Cerca de um ano depois, já engenheiro, Oba foi novamente preso nas dependências do Exército, onde passou por sessões de tapas nos ouvidos, afogamentos e choques elétricos. "Eles queriam saber coisas da VPR. Eu sabia que eles queriam um japonês, também de nome Mário, mas que não era eu", disse Oba à reportagem. O homem realmente procurado pelo regime militar era Chizuo Osava, conhecido na luta armada como Mário Japa. "Quando caí na clandestinidade, no final dos anos 1960, espalhei para a família e amigos que estava me mudando para Curitiba, cidade em que tinha morado quando jovem. Acho que por isso o pegaram", explicou Mário Osava, que adotou o codinome da luta armada.

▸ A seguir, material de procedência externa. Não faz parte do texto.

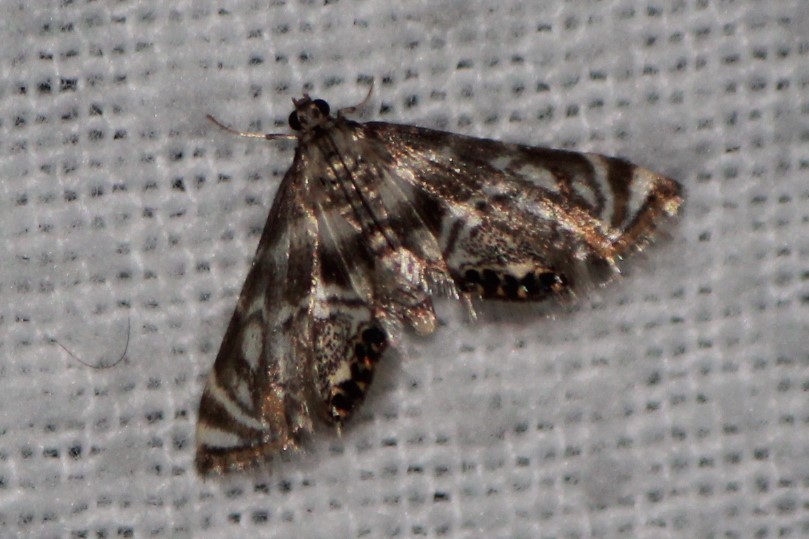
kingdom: Animalia
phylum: Arthropoda
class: Insecta
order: Lepidoptera
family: Crambidae
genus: Petrophila
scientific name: Petrophila canadensis
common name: Canadian petrophila
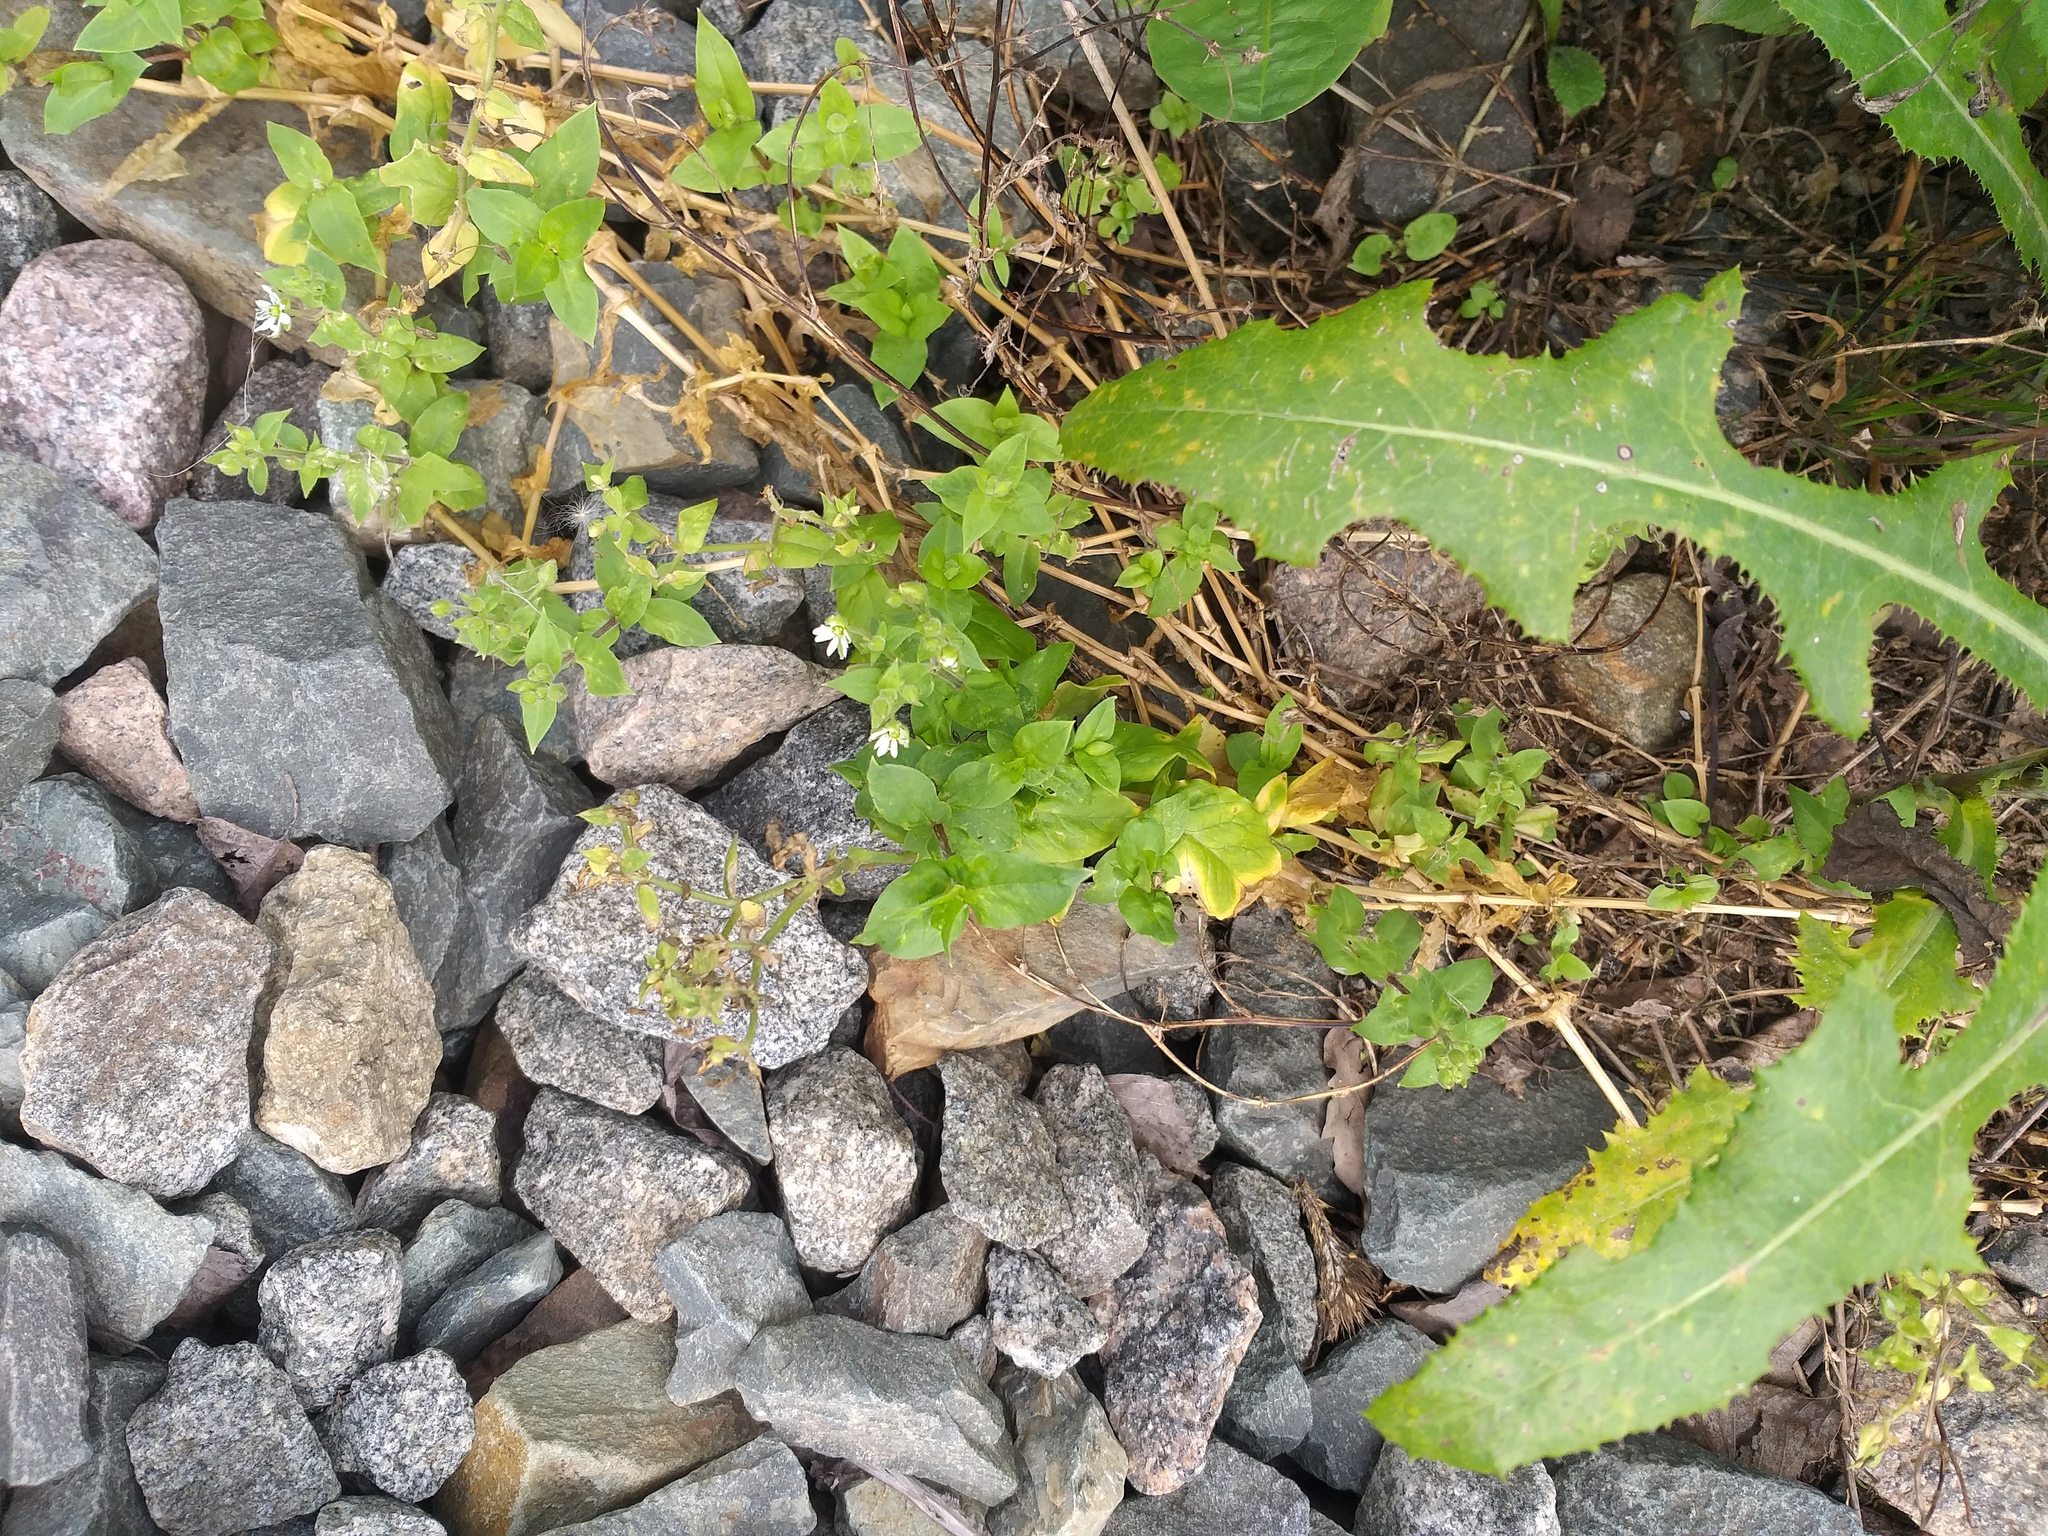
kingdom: Plantae
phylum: Tracheophyta
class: Magnoliopsida
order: Caryophyllales
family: Caryophyllaceae
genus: Stellaria
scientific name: Stellaria aquatica
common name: Water chickweed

Hoje repórter, Osava voltou ao Brasil com a Lei da Anistia, em 1979, após se exilar em países da América Latina, da Europa e da África. Ele havia sido preso em São Paulo no início de 1970 após capotar um carro que carregava armamentos, mas foi libertado uma semana depois, em troca do cônsul do Japão em São Paulo, que havia sido sequestrado pela VPR.